[Stored data entries]
-- Opening Marker --
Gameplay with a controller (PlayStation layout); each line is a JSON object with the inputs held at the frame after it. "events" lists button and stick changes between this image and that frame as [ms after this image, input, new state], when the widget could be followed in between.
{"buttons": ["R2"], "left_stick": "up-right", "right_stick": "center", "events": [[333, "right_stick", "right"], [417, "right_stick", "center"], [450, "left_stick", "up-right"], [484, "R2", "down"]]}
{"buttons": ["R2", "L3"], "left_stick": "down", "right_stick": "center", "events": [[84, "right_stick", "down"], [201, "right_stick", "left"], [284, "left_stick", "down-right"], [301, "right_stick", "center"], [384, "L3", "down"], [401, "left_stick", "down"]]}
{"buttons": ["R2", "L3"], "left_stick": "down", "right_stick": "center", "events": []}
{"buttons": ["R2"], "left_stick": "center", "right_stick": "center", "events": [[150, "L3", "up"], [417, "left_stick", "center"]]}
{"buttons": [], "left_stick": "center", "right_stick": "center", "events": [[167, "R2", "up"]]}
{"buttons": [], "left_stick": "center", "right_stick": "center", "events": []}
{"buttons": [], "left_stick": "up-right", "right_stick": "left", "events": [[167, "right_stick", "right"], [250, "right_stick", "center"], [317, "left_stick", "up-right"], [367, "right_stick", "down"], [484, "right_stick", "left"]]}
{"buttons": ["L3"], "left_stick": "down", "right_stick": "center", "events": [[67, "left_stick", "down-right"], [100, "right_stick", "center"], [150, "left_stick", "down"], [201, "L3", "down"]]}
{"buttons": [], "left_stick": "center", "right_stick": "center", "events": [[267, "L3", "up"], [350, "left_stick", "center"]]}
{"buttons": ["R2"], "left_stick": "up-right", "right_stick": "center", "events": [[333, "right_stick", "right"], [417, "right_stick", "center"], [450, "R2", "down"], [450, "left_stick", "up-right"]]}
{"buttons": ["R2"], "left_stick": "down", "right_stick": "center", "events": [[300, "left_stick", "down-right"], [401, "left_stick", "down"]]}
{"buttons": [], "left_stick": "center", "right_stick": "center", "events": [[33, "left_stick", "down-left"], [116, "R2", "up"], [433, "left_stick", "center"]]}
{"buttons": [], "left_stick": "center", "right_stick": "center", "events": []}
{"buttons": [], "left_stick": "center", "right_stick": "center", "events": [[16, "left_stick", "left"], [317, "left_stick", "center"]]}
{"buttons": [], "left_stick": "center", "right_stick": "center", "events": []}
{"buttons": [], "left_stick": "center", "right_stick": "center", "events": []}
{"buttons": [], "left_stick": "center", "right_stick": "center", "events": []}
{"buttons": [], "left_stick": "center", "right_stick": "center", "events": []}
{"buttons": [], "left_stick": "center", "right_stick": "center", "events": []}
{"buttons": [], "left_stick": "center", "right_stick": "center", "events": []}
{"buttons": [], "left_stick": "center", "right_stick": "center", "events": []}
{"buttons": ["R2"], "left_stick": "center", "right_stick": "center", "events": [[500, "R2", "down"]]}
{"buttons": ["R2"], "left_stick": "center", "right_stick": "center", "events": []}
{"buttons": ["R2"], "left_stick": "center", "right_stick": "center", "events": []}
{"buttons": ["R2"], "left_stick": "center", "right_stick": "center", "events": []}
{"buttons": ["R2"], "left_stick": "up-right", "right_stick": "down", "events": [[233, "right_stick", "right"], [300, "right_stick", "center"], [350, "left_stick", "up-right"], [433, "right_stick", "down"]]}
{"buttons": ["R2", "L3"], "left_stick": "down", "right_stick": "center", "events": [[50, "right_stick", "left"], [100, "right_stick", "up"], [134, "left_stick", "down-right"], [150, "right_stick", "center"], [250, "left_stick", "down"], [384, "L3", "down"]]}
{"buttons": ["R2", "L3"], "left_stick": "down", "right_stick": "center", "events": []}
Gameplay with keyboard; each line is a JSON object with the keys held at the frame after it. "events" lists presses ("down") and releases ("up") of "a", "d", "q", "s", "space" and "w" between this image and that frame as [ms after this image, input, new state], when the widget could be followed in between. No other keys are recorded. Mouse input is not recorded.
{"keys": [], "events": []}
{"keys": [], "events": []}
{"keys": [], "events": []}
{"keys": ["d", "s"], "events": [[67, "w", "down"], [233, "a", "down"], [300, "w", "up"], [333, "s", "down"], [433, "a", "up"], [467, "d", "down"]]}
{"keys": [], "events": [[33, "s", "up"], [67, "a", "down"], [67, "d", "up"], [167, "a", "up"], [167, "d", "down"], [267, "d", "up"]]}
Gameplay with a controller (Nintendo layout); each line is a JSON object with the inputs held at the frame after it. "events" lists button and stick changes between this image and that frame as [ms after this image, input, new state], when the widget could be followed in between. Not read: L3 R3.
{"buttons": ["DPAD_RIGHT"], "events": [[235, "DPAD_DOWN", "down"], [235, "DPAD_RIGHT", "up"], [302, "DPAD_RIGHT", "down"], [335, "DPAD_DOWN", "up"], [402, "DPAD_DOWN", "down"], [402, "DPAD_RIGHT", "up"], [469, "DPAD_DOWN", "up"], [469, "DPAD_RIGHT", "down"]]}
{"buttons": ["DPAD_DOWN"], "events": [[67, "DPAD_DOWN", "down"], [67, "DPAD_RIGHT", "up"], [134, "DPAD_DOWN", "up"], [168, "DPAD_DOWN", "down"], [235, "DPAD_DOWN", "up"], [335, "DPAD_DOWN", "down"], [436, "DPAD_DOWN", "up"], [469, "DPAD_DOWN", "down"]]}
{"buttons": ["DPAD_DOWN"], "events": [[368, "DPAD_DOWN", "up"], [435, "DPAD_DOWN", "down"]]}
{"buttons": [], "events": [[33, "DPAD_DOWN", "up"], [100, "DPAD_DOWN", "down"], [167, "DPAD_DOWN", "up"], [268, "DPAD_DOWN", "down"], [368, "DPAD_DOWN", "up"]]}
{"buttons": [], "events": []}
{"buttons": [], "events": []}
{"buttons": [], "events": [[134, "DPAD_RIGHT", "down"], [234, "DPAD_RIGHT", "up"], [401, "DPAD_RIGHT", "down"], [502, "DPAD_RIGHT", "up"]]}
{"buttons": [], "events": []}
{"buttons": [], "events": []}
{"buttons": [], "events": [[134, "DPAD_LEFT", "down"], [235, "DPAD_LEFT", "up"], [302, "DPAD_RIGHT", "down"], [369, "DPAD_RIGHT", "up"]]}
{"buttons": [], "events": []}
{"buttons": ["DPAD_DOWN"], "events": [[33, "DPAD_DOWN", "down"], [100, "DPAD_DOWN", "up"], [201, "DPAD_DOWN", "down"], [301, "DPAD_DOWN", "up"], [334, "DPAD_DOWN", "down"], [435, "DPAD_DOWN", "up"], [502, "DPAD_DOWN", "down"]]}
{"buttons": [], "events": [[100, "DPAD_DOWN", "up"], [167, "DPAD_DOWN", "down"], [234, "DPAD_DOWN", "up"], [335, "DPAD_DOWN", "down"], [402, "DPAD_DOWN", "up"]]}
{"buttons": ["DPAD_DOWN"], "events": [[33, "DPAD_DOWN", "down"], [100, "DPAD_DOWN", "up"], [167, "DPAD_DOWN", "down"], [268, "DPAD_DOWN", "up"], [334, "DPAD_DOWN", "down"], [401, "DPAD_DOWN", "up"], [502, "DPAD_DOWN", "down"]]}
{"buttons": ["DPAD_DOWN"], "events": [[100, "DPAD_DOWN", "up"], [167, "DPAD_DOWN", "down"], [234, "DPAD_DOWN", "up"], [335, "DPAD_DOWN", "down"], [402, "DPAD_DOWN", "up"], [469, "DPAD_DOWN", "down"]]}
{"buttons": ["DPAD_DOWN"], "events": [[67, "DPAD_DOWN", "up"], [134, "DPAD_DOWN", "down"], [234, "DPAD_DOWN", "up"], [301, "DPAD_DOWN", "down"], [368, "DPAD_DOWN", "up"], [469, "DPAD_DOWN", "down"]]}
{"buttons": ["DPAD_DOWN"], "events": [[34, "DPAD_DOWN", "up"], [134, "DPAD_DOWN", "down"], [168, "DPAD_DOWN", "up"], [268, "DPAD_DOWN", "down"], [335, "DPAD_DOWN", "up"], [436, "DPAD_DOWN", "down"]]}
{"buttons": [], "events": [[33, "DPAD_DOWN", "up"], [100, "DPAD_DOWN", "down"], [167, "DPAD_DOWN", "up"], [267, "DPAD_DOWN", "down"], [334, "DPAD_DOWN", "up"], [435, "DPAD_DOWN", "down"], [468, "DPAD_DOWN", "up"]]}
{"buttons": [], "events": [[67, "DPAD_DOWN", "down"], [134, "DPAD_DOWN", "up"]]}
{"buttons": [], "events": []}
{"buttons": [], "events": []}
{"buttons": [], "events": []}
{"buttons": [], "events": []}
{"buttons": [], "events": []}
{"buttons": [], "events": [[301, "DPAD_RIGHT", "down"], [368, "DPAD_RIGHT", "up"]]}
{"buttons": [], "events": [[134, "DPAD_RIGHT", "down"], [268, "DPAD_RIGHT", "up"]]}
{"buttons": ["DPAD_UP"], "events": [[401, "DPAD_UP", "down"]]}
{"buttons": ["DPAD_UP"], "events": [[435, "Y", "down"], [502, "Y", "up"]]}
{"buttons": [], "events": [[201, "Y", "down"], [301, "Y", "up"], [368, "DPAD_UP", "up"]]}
-- Closing Marker --
= Exercise goal =
What is needed is every line from the data above that includes the string "with", copied out.

= Task solution =
Gameplay with a controller (PlayStation layout); each line is a JSON object with the inputs held at the frame after it. "events" lists button and stick changes between this image and that frame as [ms after this image, input, new state], when the widget could be followed in between.
Gameplay with keyboard; each line is a JSON object with the keys held at the frame after it. "events" lists presses ("down") and releases ("up") of "a", "d", "q", "s", "space" and "w" between this image and that frame as [ms after this image, input, new state], when the widget could be followed in between. No other keys are recorded. Mouse input is not recorded.
Gameplay with a controller (Nintendo layout); each line is a JSON object with the inputs held at the frame after it. "events" lists button and stick changes between this image and that frame as [ms after this image, input, new state], when the widget could be followed in between. Not read: L3 R3.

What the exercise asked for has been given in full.